On Thu, Nov 27, 2008 at 12:31 PM, Andi Kleen <andi@...stfloor.org> wrote:
>> The only reason why I have to deal with NMI is not so much to allow
>> for profiling irq-off regions but because I have to share the PMU with
>> the NMI watchdog. Otherwise I'd have to fail  or disable the NMI watchdog
>> on the fly.
>
> The NMI watchdog is now off by default so failing with it enabled
> is fine.

Yes, but most likely it is on in distro kernels.

>
> Longer term having NMI profiling is still a useful feature I think,
> but of course it needs to be implemented cleanly.
>

The difficulty with NMI is locking. Unlike Oprofile, perfmon code needs
locking. If you recall our discussion yesterday about passing the file
descriptor
around or even using it with multiple threads inside the same process.
You have to handle the case where the NMI fires while you are holding
a perfmon lock.

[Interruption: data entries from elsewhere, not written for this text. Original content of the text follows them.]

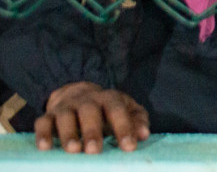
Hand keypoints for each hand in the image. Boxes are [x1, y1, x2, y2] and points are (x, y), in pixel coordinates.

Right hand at [34, 81, 149, 153]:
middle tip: (94, 151)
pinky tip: (45, 148)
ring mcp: (66, 107)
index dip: (124, 128)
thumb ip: (137, 120)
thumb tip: (144, 135)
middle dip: (92, 131)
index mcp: (109, 98)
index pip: (117, 110)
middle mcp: (87, 100)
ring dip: (68, 133)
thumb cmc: (107, 109)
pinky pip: (42, 122)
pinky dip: (42, 134)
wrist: (77, 94)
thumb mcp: (126, 110)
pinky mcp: (48, 115)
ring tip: (73, 150)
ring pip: (65, 116)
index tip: (129, 147)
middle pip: (89, 112)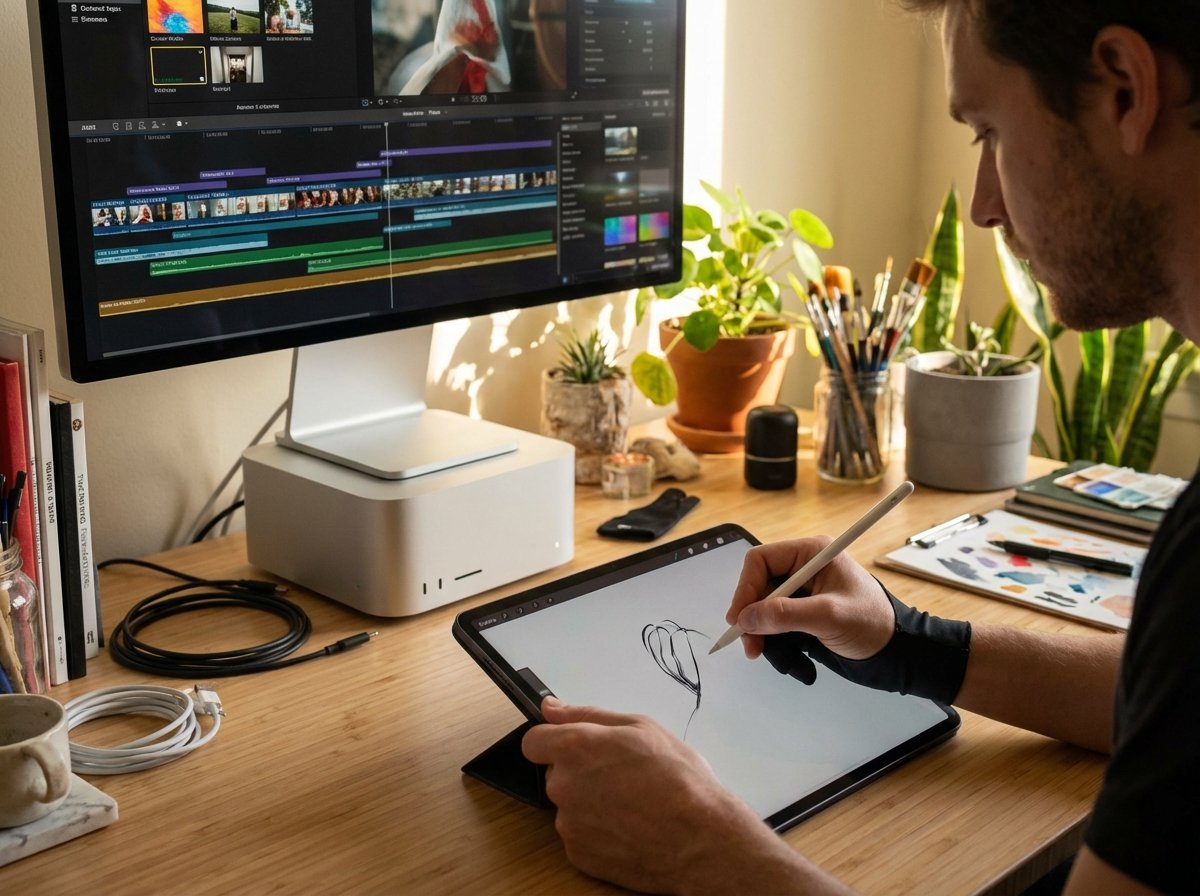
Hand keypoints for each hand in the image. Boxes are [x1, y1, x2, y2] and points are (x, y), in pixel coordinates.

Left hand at [521, 697, 821, 893]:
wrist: (701, 839)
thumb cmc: (679, 779)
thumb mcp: (641, 727)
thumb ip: (586, 715)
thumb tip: (550, 707)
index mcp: (575, 748)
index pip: (533, 742)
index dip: (552, 742)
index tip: (572, 747)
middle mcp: (563, 786)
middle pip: (556, 774)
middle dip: (580, 773)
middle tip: (621, 776)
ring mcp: (569, 824)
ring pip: (570, 806)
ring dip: (590, 804)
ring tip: (632, 805)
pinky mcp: (578, 855)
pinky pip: (580, 836)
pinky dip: (598, 832)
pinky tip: (629, 828)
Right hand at [728, 537, 895, 661]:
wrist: (898, 654)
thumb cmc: (873, 625)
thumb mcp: (829, 616)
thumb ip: (785, 615)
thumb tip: (745, 618)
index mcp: (811, 554)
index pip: (761, 561)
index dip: (746, 589)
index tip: (739, 620)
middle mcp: (803, 570)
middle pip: (758, 590)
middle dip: (754, 621)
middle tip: (753, 648)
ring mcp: (803, 596)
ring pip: (764, 614)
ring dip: (768, 640)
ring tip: (786, 662)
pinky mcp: (803, 618)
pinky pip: (777, 631)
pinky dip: (782, 649)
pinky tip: (799, 664)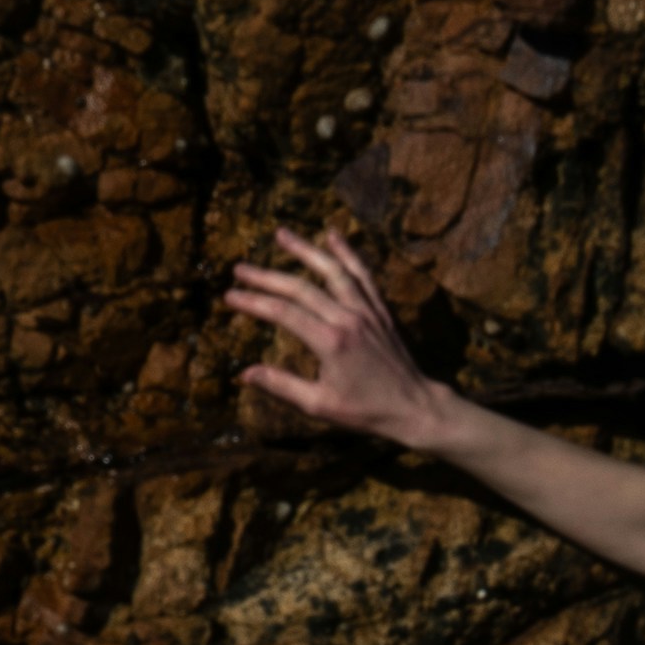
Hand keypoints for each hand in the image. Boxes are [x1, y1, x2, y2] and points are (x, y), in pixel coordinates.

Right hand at [225, 227, 447, 448]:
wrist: (414, 407)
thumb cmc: (366, 412)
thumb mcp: (320, 405)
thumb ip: (282, 386)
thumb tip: (245, 374)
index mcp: (330, 343)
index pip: (283, 314)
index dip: (253, 303)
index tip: (230, 296)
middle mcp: (348, 319)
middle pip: (301, 288)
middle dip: (266, 276)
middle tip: (239, 268)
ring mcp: (367, 311)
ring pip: (332, 270)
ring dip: (305, 250)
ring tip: (280, 233)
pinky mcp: (380, 310)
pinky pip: (363, 274)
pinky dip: (348, 252)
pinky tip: (332, 234)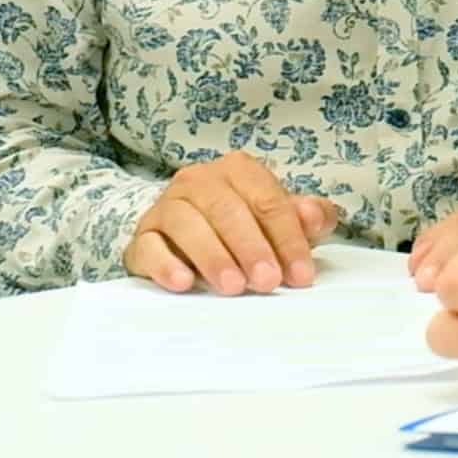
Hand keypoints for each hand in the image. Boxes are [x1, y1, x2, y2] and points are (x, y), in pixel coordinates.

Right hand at [122, 150, 339, 294]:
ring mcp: (167, 206)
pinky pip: (149, 245)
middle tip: (268, 281)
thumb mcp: (281, 221)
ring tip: (233, 287)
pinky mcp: (142, 236)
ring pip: (187, 224)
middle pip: (227, 210)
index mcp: (238, 170)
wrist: (183, 235)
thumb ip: (308, 217)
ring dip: (213, 256)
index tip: (301, 274)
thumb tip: (315, 216)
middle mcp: (199, 181)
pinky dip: (165, 264)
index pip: (267, 200)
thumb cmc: (245, 226)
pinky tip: (184, 282)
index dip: (288, 238)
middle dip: (252, 248)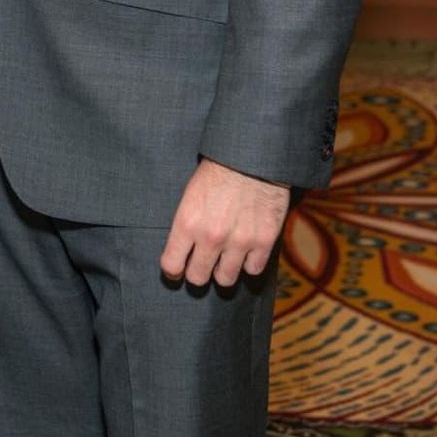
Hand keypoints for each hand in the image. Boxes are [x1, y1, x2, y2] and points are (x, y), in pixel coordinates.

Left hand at [160, 158, 289, 288]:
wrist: (252, 156)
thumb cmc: (218, 171)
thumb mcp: (190, 194)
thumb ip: (186, 225)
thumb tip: (181, 251)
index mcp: (188, 222)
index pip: (171, 265)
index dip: (173, 270)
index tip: (177, 269)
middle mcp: (211, 237)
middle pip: (197, 278)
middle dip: (197, 272)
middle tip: (202, 264)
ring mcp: (239, 241)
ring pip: (225, 280)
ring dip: (224, 270)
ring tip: (225, 258)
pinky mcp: (264, 241)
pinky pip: (253, 270)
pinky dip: (249, 263)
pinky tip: (246, 250)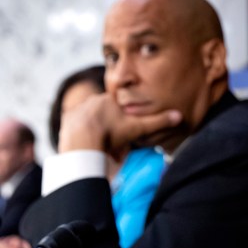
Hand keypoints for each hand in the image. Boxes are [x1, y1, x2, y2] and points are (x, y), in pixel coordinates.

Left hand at [58, 93, 181, 156]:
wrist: (82, 142)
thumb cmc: (111, 134)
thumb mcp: (138, 128)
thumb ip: (158, 122)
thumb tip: (179, 115)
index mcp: (109, 99)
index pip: (120, 109)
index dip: (124, 123)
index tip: (124, 135)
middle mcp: (93, 100)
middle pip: (106, 115)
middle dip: (111, 129)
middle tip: (114, 147)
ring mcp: (78, 109)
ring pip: (93, 121)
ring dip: (98, 132)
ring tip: (102, 148)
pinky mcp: (67, 120)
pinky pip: (78, 127)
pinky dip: (84, 135)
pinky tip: (89, 145)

What you have in the patch (and the the fully-featured version)
is that we get the NMI and we stop the PMU WITHOUT grabbing any perfmon
lock, and the we repost the interrupt with the regular vector. We also make sure
we grab the RIP at NMI. That is the one we want to see reported in the sampling
buffer.

I am still wondering how Oprofile handles the case where multiple processes or
threads access the same file descriptor.